Her açıdan tamamen bir devam oyunu olduğunu bize hissettiren Homeworld 2, kendinden önce yapılan birçok devam oyunda olduğu gibi “yalnızca hikayeyi sürdürmek” için çıkartılmış bir yapım asla değil. Oyunun her köşesini nakış gibi işlenmiş ve sonunda elimizde harika bir gerçek zamanlı strateji geçmiş. Açıkçası nereden anlatmaya başlayacağımı bilmiyorum; sanırım oyunda beni en çok etkileyen taraf olan görsellikten mevzuya giriş yapayım.
Hatırlarsınız 1990’ların başında konusu uzay savaşı olan onlarca çizgi sinema izlerdik. Kapkaranlık boşlukta irili ufaklı onlarca gemi birbirine girer, patlama-çatlama gırla giderdi. İnsanın “yahu birader verin bana da bi lazer topu sıkayım düğün alayında sıkar gibi…” diyesi gelirdi. İşte Homeworld 2’de o savaşların aynısı yaşanıyor.
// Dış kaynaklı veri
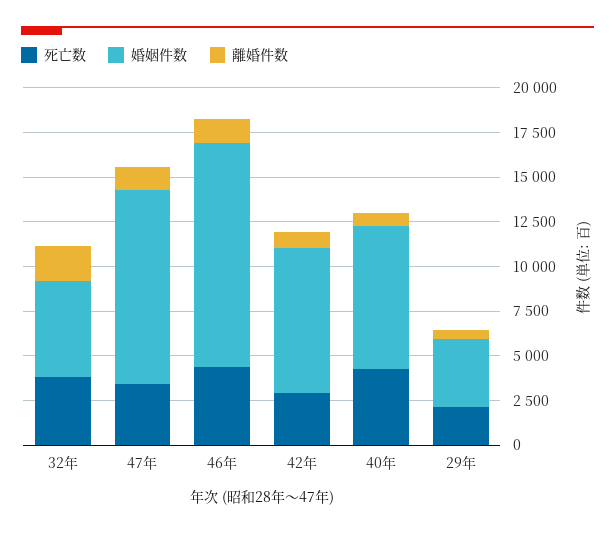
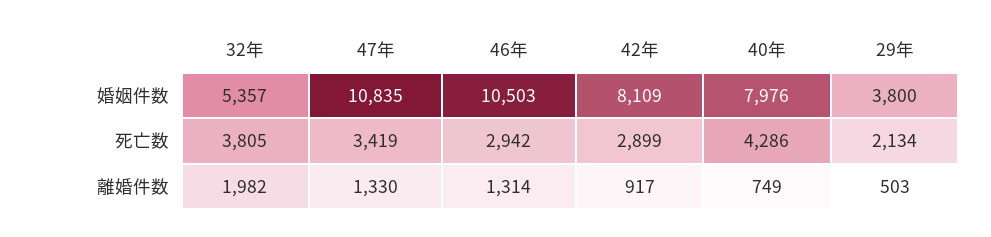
  {
    "死亡数": {
      "32年": 3805,
      "47年": 3419,
-     "46年": 4500,
+     "46年": 2942,
      "42年": 2899,
      "40年": 4286,
      "29年": 2134
    },
    "婚姻件数": {
      "32年": 5357,
      "47年": 10835,
-     "46年": 12500,
+     "46年": 10503,
      "42年": 8109,
      "40年": 7976,
      "29年": 3800
    },
    "離婚件数": {
      "32年": 1982,
      "47年": 1330,
      "46年": 1314,
      "42年": 917,
      "40年": 749,
      "29年": 503
    }
  }

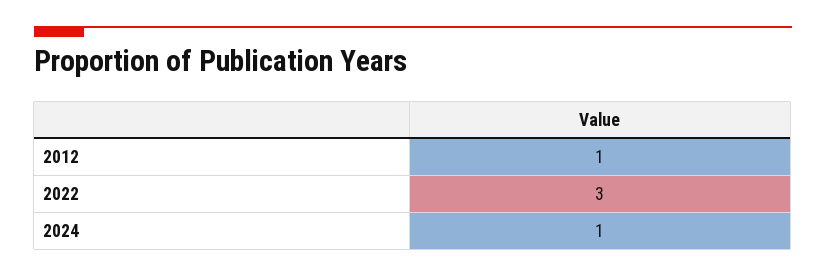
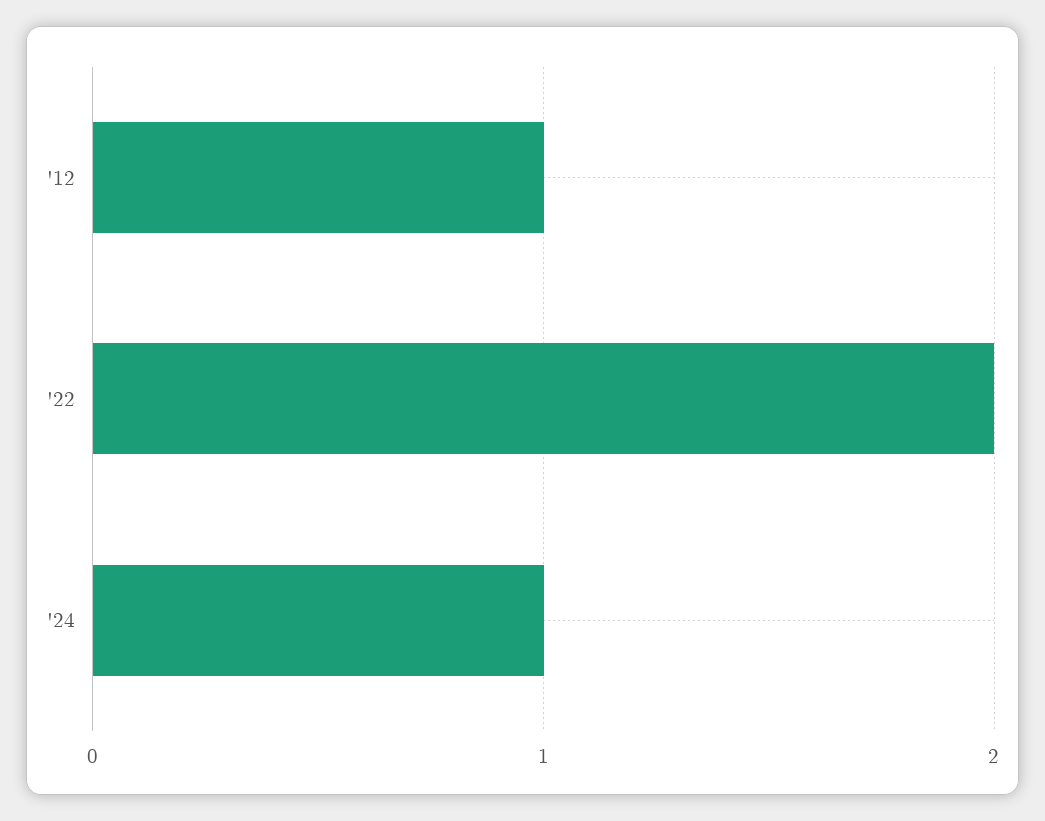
  {
    "2012": 1,
-   "2022": 3,
+   "2022": 2,
    "2024": 1
  }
Uzayda, sanki bir parça küflü ekmek üzerinde uçuşan, kavga eden sinekler gibi birbirine giren onlarca küçük avcı-bombardıman ekibi, bu arada kendi aralarında şenlik düzenleyen onlarca orta boy korvet, fırkateyn (frigate) türü gemiler ve devasa boyutları ile üzerinde taşıdıkları ölümcül silahlarıyla her uzay filosunun olmazsa olmazı destroyerler, battleship’ler… İzlemesine doyamayacağınız muhteşem bir ışık şovu gibi geçen savaşlar eminim ki birçok oyunseveri heyecanlandıracaktır. Üstelik istediğiniz kadar zoom yaparak savaşların içine dek girmeniz mümkün. Eğer böyle yaparsanız göreceksiniz ki her gemi, boyutu ne olursa olsun en ince ayrıntısına kadar çizilmiş. Yani adamlar almışlar konsept çizimleri hiçbir yerinde değişiklik yapmadan aynen oyuna katmışlar. Elbette bu kadar görselliğin bir bedeli olacak. Oyunun tüm grafiklerini açıp oynarsanız en azından 128 MB’lık bir GeForce4 Ti4200 ve Radeon 9500pro gibi bir karta ihtiyacınız olacak. Eh bu oyuna değer doğrusu.